画像: 4K8Kの高精細映像は、いいサウンドと一緒に楽しむべきだ。映像配信高度化機構の検証実験に参加して、そのことを痛感した:麻倉怜士のいいもの研究所 レポート30

 草間彌生さんのドキュメンタリーは、本人の存在感が圧巻。当然絵も凄いのだけれど、それに増して音楽も音場も凄かった。とても完成度が高いですね。彼女のポップな作風と色に負けないくらい印象的な音楽で(この番組のために作ったとか)、上方向からドラムが聞こえるなどの演出も面白い。ドキュメンタリーの音として、ひとつのあるべき姿です。

 『第九』のような番組は現場の臨場感を音でどうやって再現するかがテーマになりますが、ドキュメンタリーは違います。草間さんの凄いパワーに対抗するためには、ドラムが後ろから鳴るような派手な演出も必要でしょう。また林原めぐみさんのMCも、聴きやすくて耳に心地よいと聴きました。

 スカパーJSATが試験制作した『ブラスアンサンブル・ゼロ』もたいへん感心しました。こういった音の聴き方を現場で体験したいと思ったくらいです。臨場感が豊かで、音像感も方向感もしっかり再現できているし、何より演奏が上手い。広がりのある演出を加えたバージョンと、フロントサイドに集中したバージョンの2種類の音作りがされていましたが、音的にはフロント集中型の濃密さ、緻密さがよかったですね。

 聞いたところでは、トップスピーカーをどう使うかでもこの演出の違いがでてくるそうです。
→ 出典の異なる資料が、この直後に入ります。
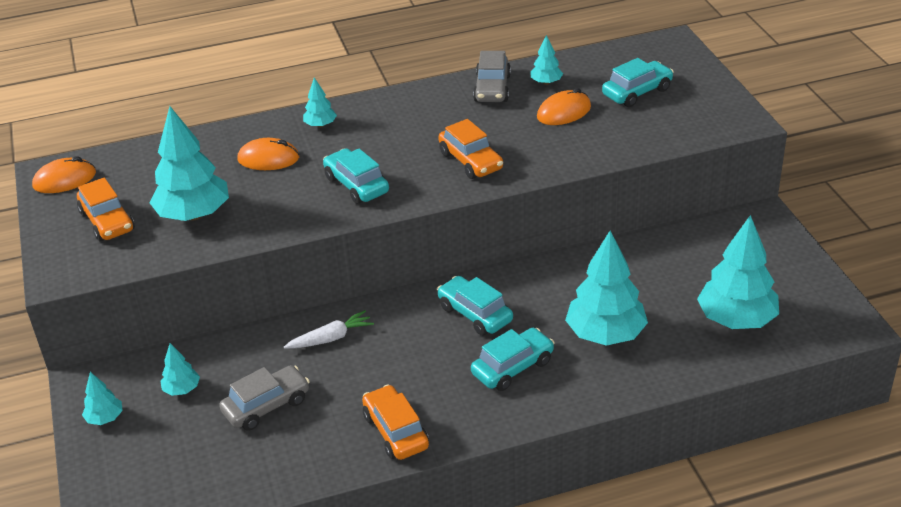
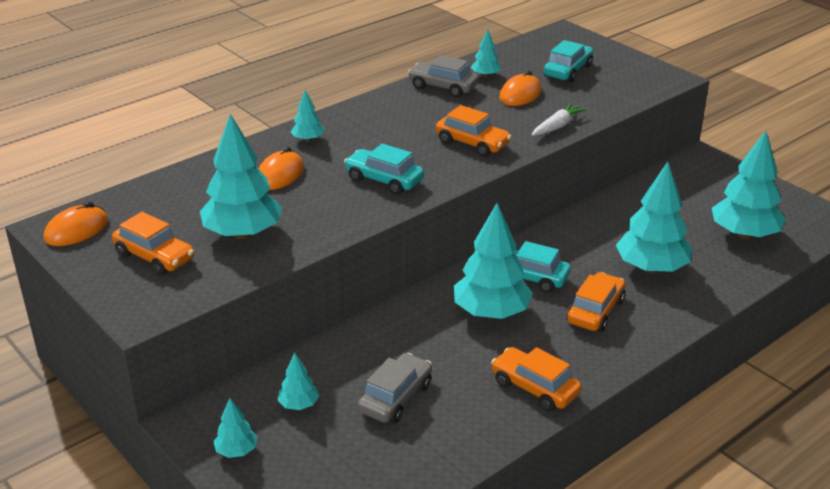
camera: 25 degrees left, 5 degrees down
(268, 159) = (280, 174): orange mouse -> orange mouse turned 45 degrees counterclockwise
(331, 338) = (413, 326): white carrot -> white carrot (557, 126)
(412, 343) = (491, 312): none -> turquoise tree
(492, 88) = (443, 87): grey car -> grey car turned 135 degrees clockwise
(512, 367) = (595, 311): turquoise car -> orange car

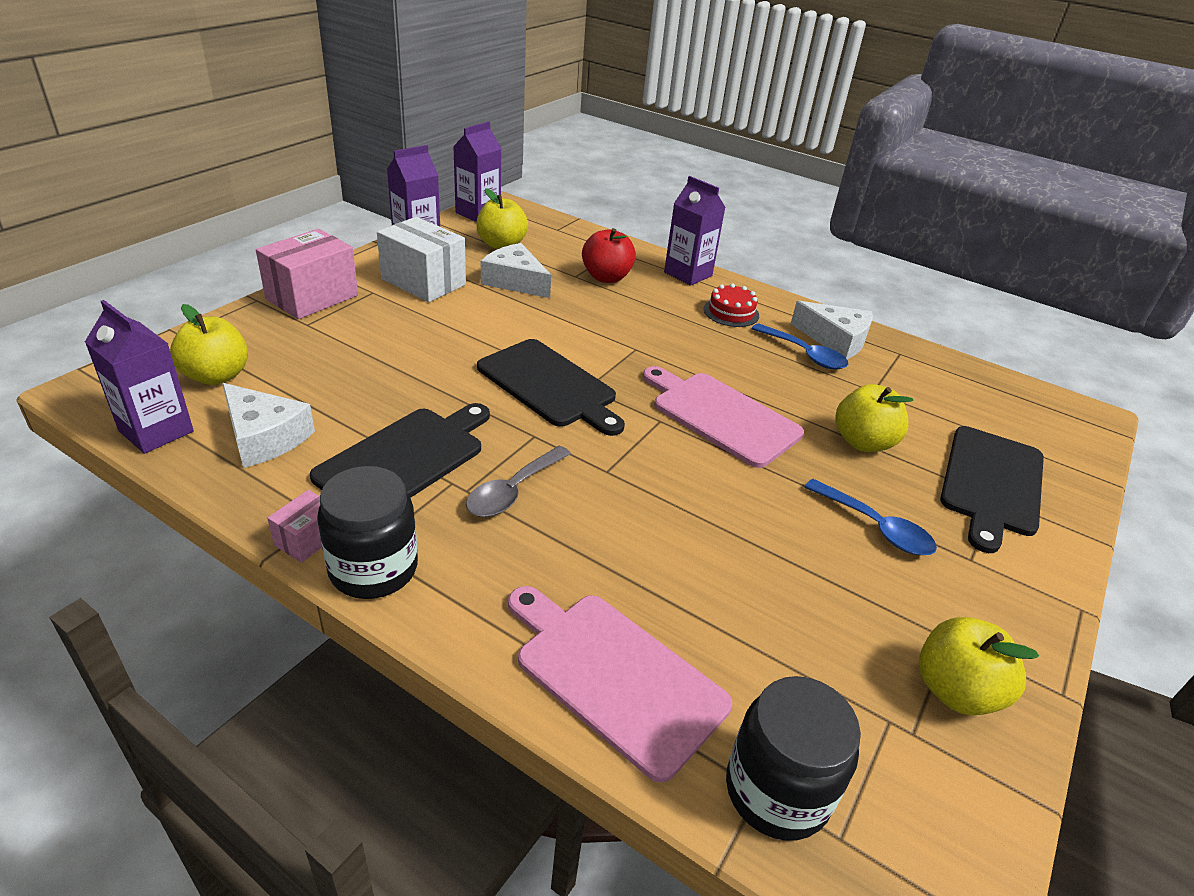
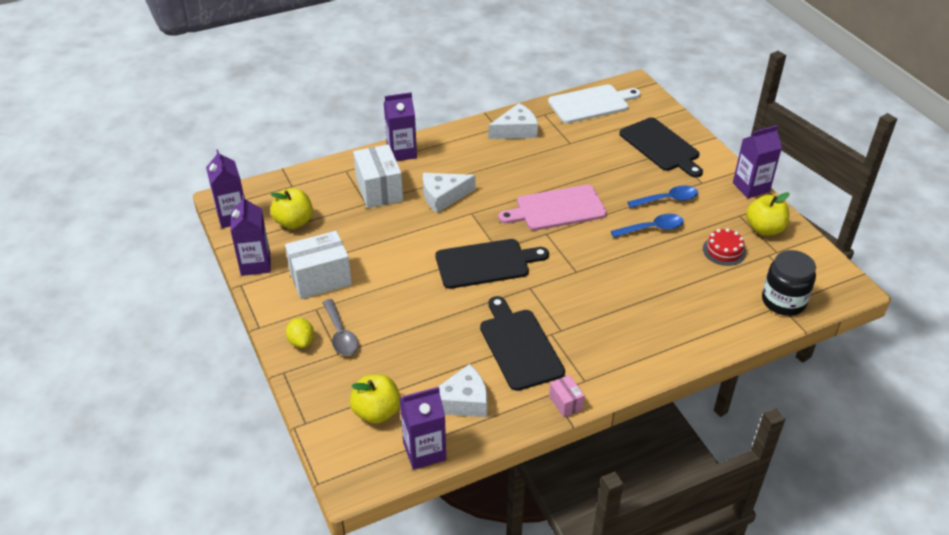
camera: 55 degrees left, 5 degrees up
(312, 297) = (301, 341): pink box -> yellow lemon
(373, 568) = (602, 383): black jar -> none
(513, 491) = (572, 312): grey spoon -> grey spoon (340, 334)
(515, 281) = (353, 234): white cheese -> white cheese (443, 196)
(606, 277) = (379, 190): red apple -> white box
(614, 676) = (709, 323): pink cutting board -> none
(731, 312) = (459, 156): red cake -> red cake (724, 251)
(804, 354) = (522, 149): blue spoon -> blue spoon (652, 228)
(863, 442) = (608, 170): yellow apple -> none
(982, 387) = (591, 104): none -> white cutting board
(1045, 634) = (751, 187): none -> purple carton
多くの人にきいてもらう劇場と、数名で楽しむホームシアターでもそれぞれ演出の向き、不向きがでてくるでしょうし、今後はそういった用途に応じたドルビーアトモス変換も模索して欲しいと思いました。

 今回の試聴を通して、改めて4K8Kの高品位映像は、きちんとした音と一緒に楽しんでこそ、トータルな感動性が得られるということを実感しました。ぜひこの体験を、8Kテレビを買おうという人みんなに届けてもらいたい。4K8Kの高精細感と音の高臨場感はホームシアターでこそ活きます。

 繰り返しますが、ここまで作り込んでいる音が、ユーザーに届けられていないのは問題です。8Kについては家庭用レコーダーも開発されているはずですから、近い将来それらがホームシアターのソース機器として活躍するでしょう。その時はぜひ22.2chまで楽しめる(ドルビーアトモス変換で)、AVセンターが登場することを切望します。